The task: Arrange the lines below as a numbered list, skipping any blank lines. Leave the pictures out of the list.
---------- Data provided
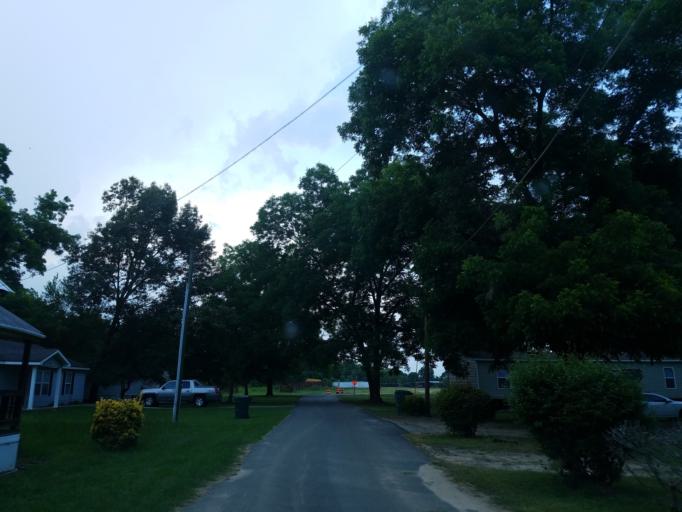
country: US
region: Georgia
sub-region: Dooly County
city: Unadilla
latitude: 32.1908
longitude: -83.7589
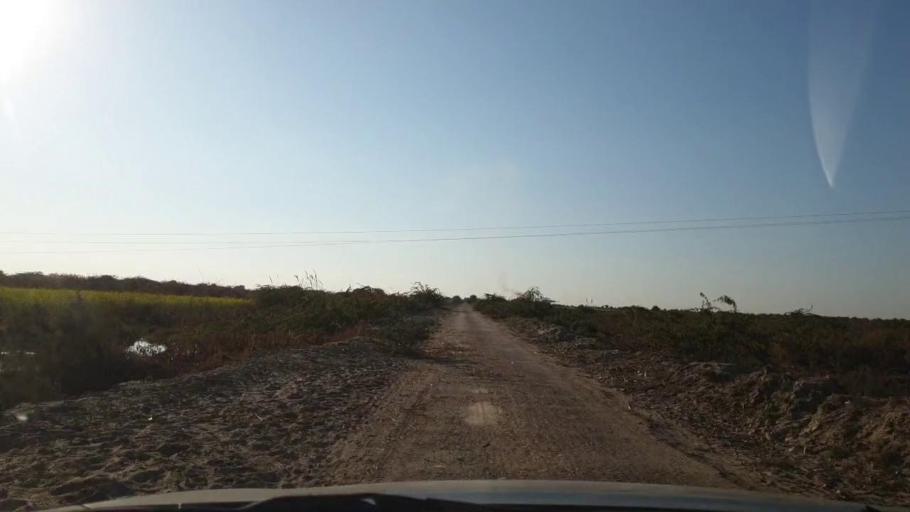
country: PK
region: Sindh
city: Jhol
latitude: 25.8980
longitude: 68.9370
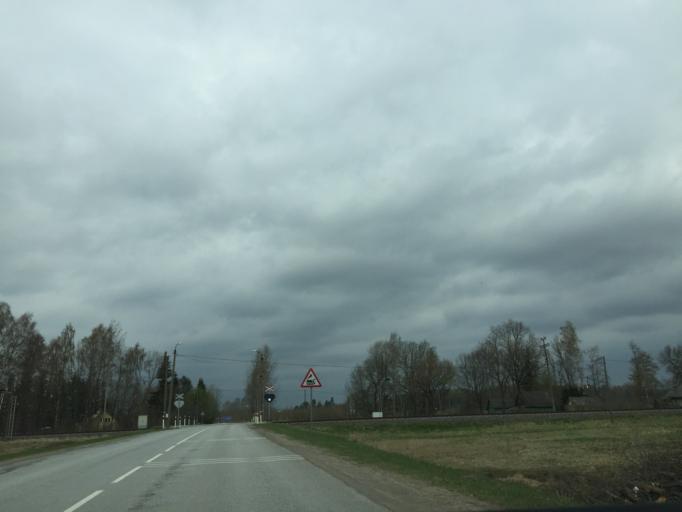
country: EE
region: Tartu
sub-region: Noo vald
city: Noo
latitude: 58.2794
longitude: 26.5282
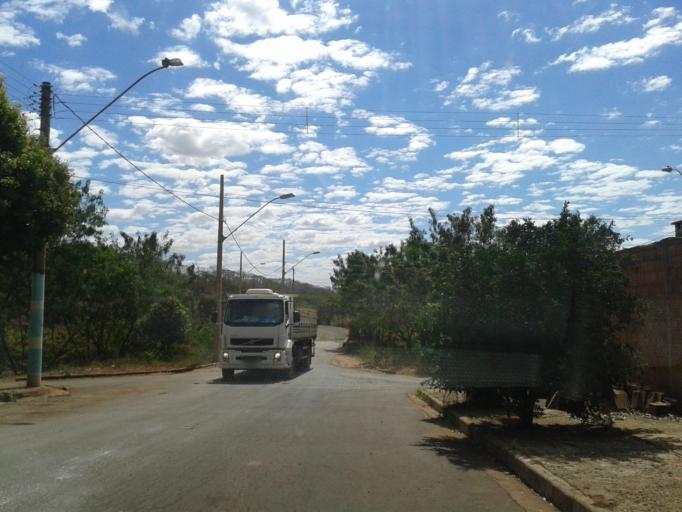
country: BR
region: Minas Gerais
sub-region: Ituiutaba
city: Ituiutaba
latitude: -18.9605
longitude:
--------------------
Result of the exercise:
1. country: US
2. region: Georgia
3. sub-region: Dooly County
4. city: Unadilla
5. latitude: 32.1908
6. longitude: -83.7589
7. country: PK
8. region: Sindh
9. city: Jhol
10. latitude: 25.8980
11. longitude: 68.9370
12. country: EE
13. region: Tartu
14. sub-region: Noo vald
15. city: Noo
16. latitude: 58.2794
17. longitude: 26.5282
18. country: BR
19. region: Minas Gerais
20. sub-region: Ituiutaba
21. city: Ituiutaba
22. latitude: -18.9605
23. longitude:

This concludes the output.